Dans l'ombre de Charonne, une magistrale leçon d'histoire en BD
Une leçon d'histoire en bande dessinée. Cela peut paraître austère, mais dans ce cas, c'est une aventure passionnante et sensible. Les jeunes éditions du Mauconduit ont laissé carte blanche à Désirée et Alain Frappier pour conter la manifestation sanglante du 8 février 1962 à Paris, avant les accords d'Evian. Ils ont donné la parole à Maryse, qui échappa à la mort dans le métro Charonne. Ce qui apparait à peine dans les manuels scolaires devient soudain concret, comme une blessure toujours ouverte.
Métro Charonne
8 février 1962. Une manifestation pacifique est organisée contre la répression violente que subissent les Algériens en métropole, contre la guerre, et contre l'OAS et ses agissements criminels. Dans les cortèges, des ouvriers, des familles, des étudiants. Le rassemblement n'a pas été autorisé, mais tout se déroule dans le calme. Au moment où les organisateurs sonnent la dispersion, des policiers chargent, et s'en prennent violemment à la foule, la poursuivant jusqu'au métro et dans les immeubles, frappant aveuglément. Neuf personnes décèdent. Des milliers d'autres garderont un traumatisme plus ou moins important. Parmi eux, Maryse, qui avait alors 17 ans.
Une histoire personnelle
A 17 ans, on ne pense qu'à s'amuser, et à discuter du monde dans lequel on vit. Maryse a grandit dans une famille communiste. Elle s'y reconnait. Mais, dit-elle aussi, depuis l'école primaire, elle n'entend parler que de guerre d'Algérie. L'engagement pacifiste, pour la décolonisation, est une évidence. Elle ne veut pas se reconnaître dans un Etat qui pratique la torture de l'autre côté de la Méditerranée, elle veut contester, manifester.

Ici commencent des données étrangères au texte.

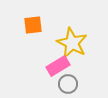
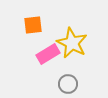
pink rectangle: moved 10 px left, 12 px up
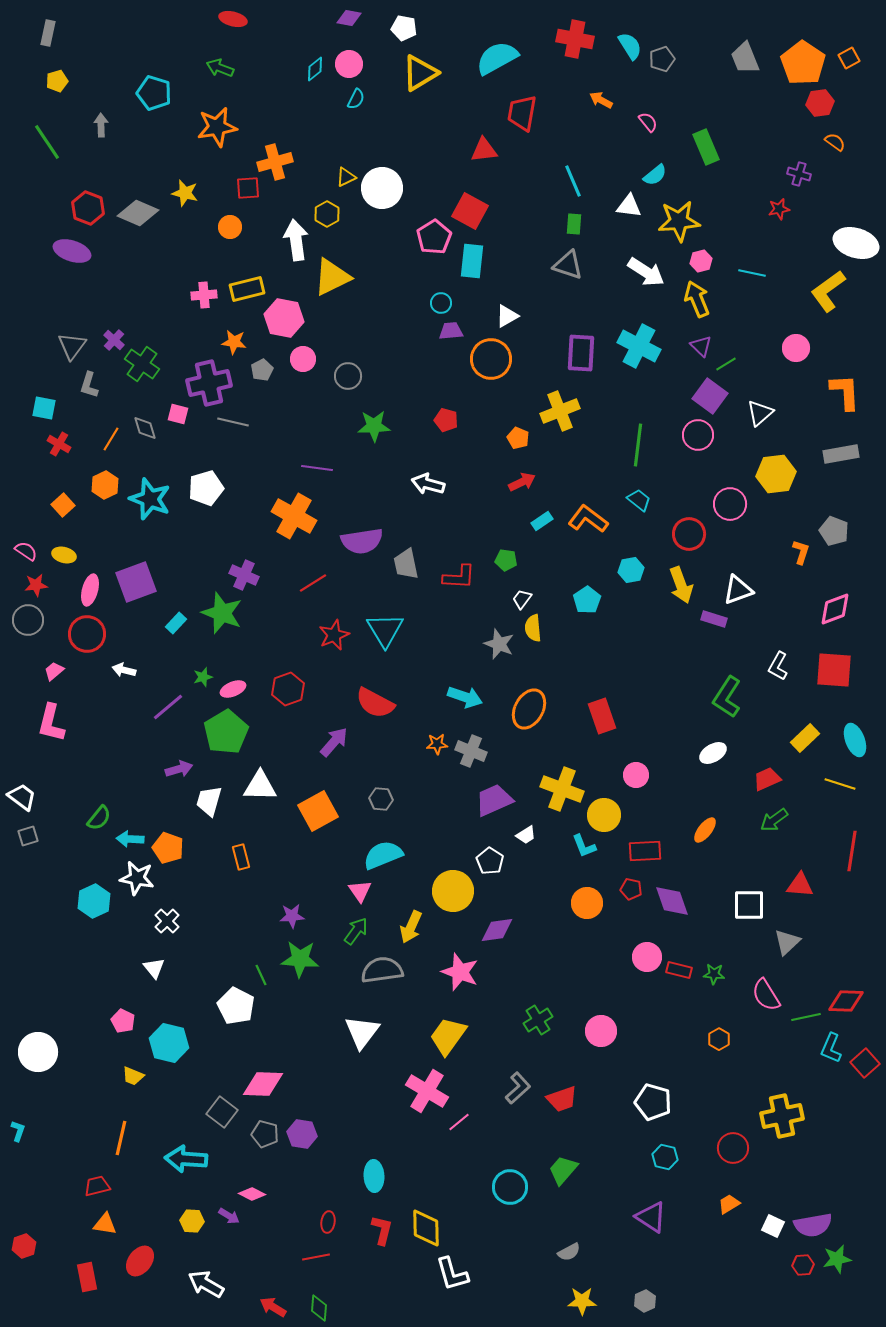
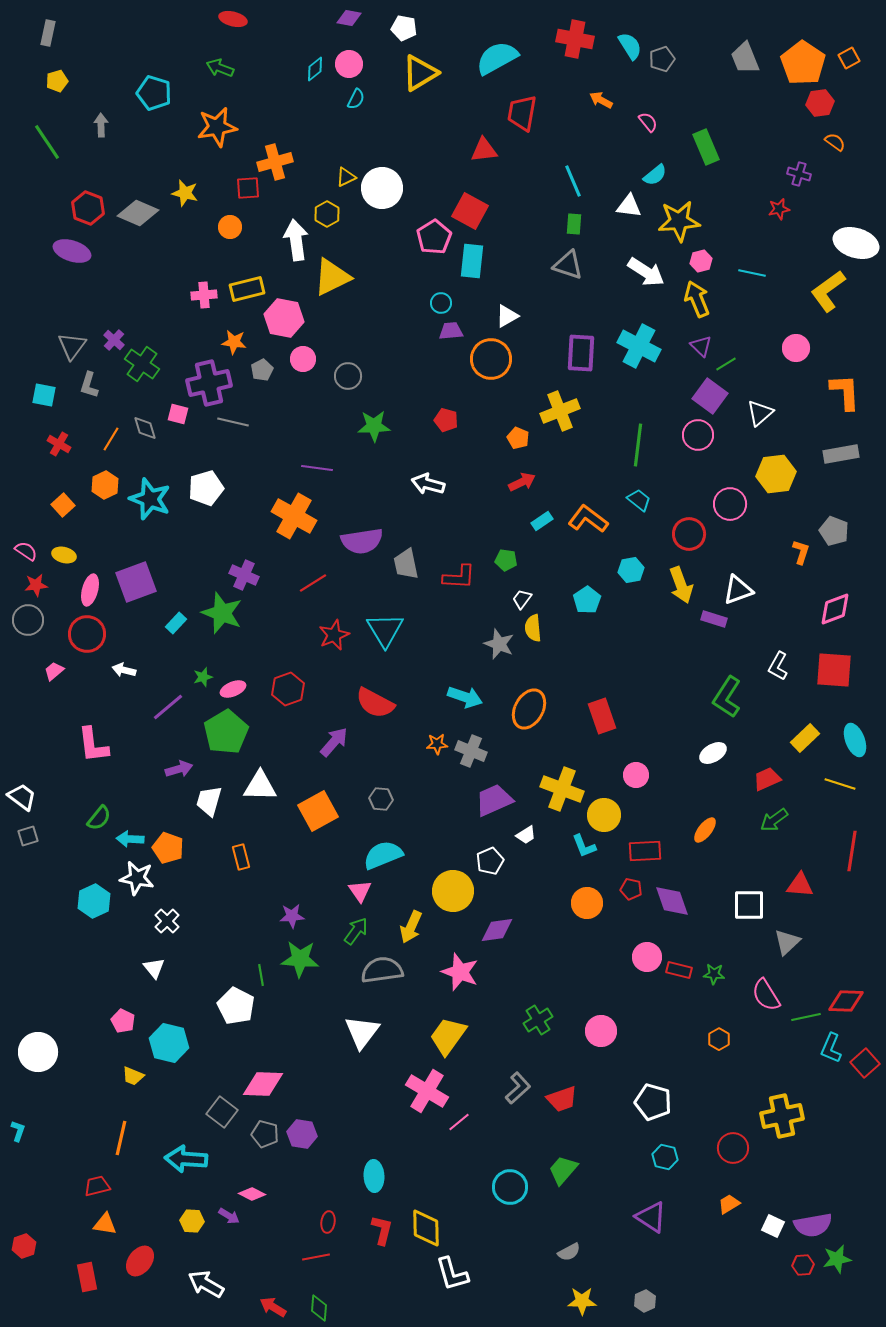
cyan square at (44, 408): moved 13 px up
pink L-shape at (51, 723): moved 42 px right, 22 px down; rotated 21 degrees counterclockwise
white pentagon at (490, 861): rotated 16 degrees clockwise
green line at (261, 975): rotated 15 degrees clockwise
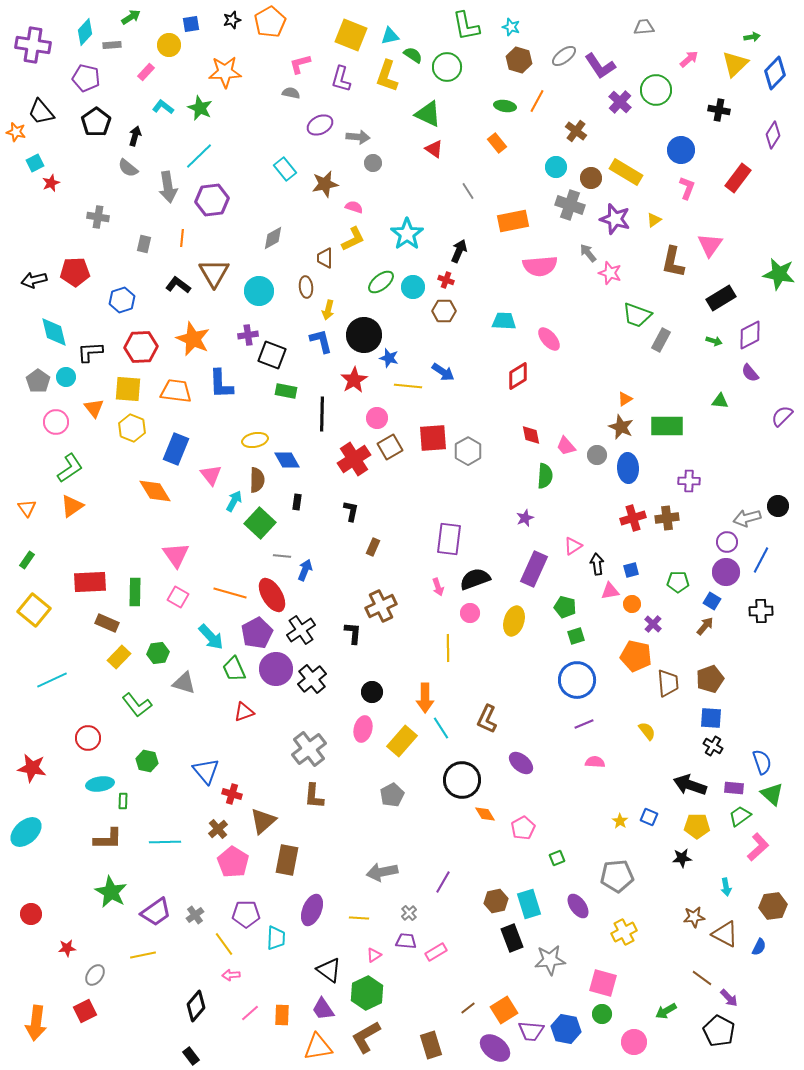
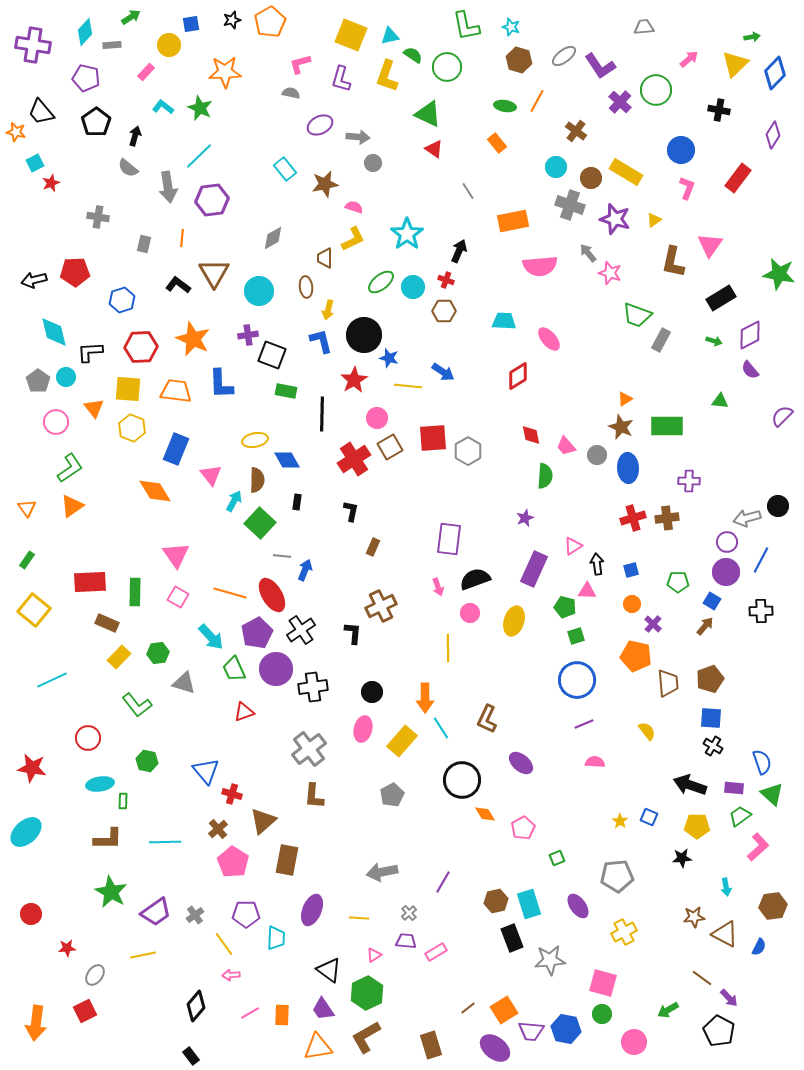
purple semicircle at (750, 373): moved 3 px up
pink triangle at (610, 591): moved 23 px left; rotated 12 degrees clockwise
black cross at (312, 679): moved 1 px right, 8 px down; rotated 32 degrees clockwise
green arrow at (666, 1011): moved 2 px right, 1 px up
pink line at (250, 1013): rotated 12 degrees clockwise
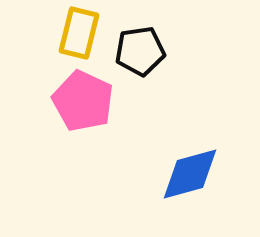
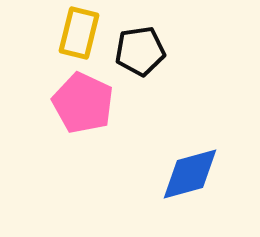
pink pentagon: moved 2 px down
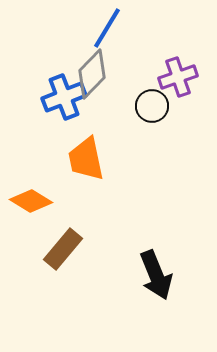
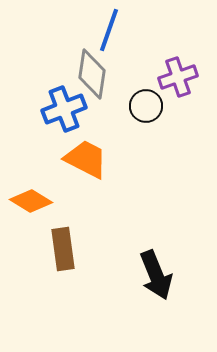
blue line: moved 2 px right, 2 px down; rotated 12 degrees counterclockwise
gray diamond: rotated 36 degrees counterclockwise
blue cross: moved 12 px down
black circle: moved 6 px left
orange trapezoid: rotated 129 degrees clockwise
brown rectangle: rotated 48 degrees counterclockwise
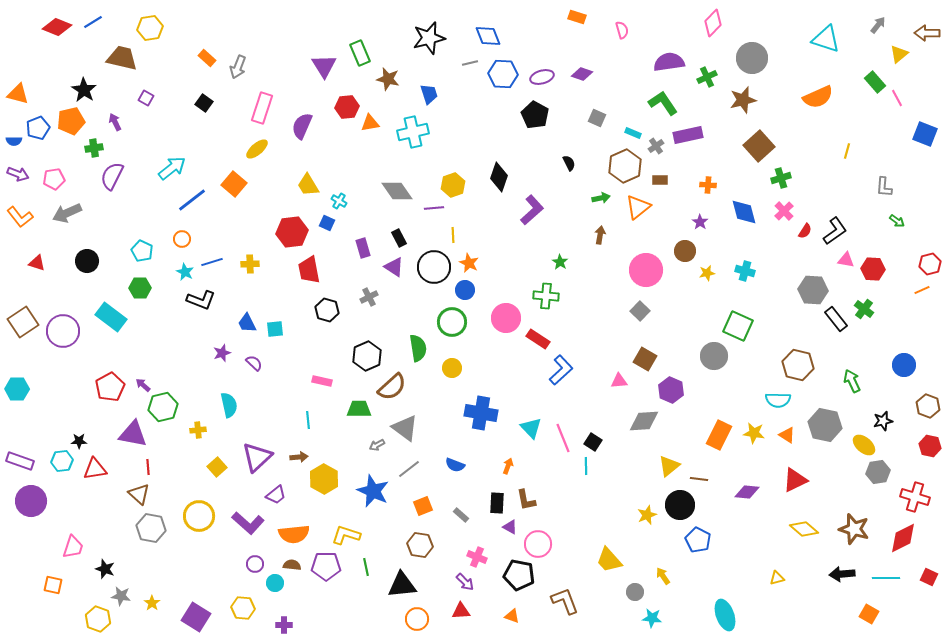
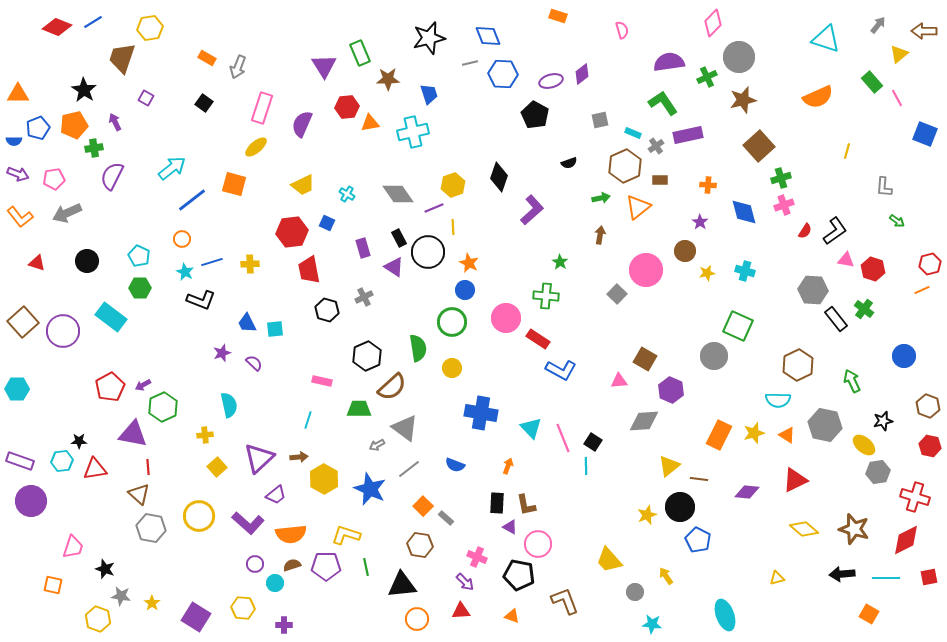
orange rectangle at (577, 17): moved 19 px left, 1 px up
brown arrow at (927, 33): moved 3 px left, 2 px up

Le 12 octobre 1962, alors que des Algériens sont parqués dans un stade parisien, que d'autres ont été jetés à la Seine, Maryse décide de se joindre, comme des dizaines de milliers de personnes, à une manifestation non autorisée par le Préfet de police de Paris, Maurice Papon.
Déchaînement de violence
Tous les manifestants ont les yeux rivés sur les orateurs, qui annoncent la dispersion des cortèges, mais soudain les premiers coups pleuvent, dans le dos. Les témoignages collectés dans cette bande dessinée sont réels et nombreux : Maryse, ses amis, la presse d'alors, des syndicalistes, des enfants de victimes. Tous racontent la férocité des policiers munis de bidules, ces longs batons capables de tuer. Une demi unité, une pleine tout au plus, s'acharne dans la violence, tabasse, jette des corps et des barrières en métal dans la bouche du métro Charonne. Des personnes sont piétinées, écrasées, on suffoque sous les gaz lacrymogène. Dans la station, les survivants sont hébétés.
Dire des vérités en bande dessinée
La grande force de ce roman graphique est d'avoir recueilli avec sensibilité et douceur le témoignage de Maryse Douek-Tripier, qui avait jusque là refusé de rouvrir cette plaie. La mise en images de son récit et de l'époque permet de rendre concrets des évènements politiques et historiques longtemps occultés, d'évoquer une histoire contemporaine et de la mettre à la portée de tous les public, sans omission ni concession. Les annexes, les témoignages recueillis au présent, les articles, montrent que de cette période, les meurtriers n'ont pas été punis. Comment, alors, faire le deuil ? Cette bande dessinée est une claque, une leçon comme on aimerait en avoir d'autres dans notre histoire -parfois trouble-contemporaine. Chapeau bas aux deux auteurs, Désirée et Alain Frappier, à Maryse, leur témoin, et à cette nouvelle maison d'édition qui n'a pas froid aux yeux.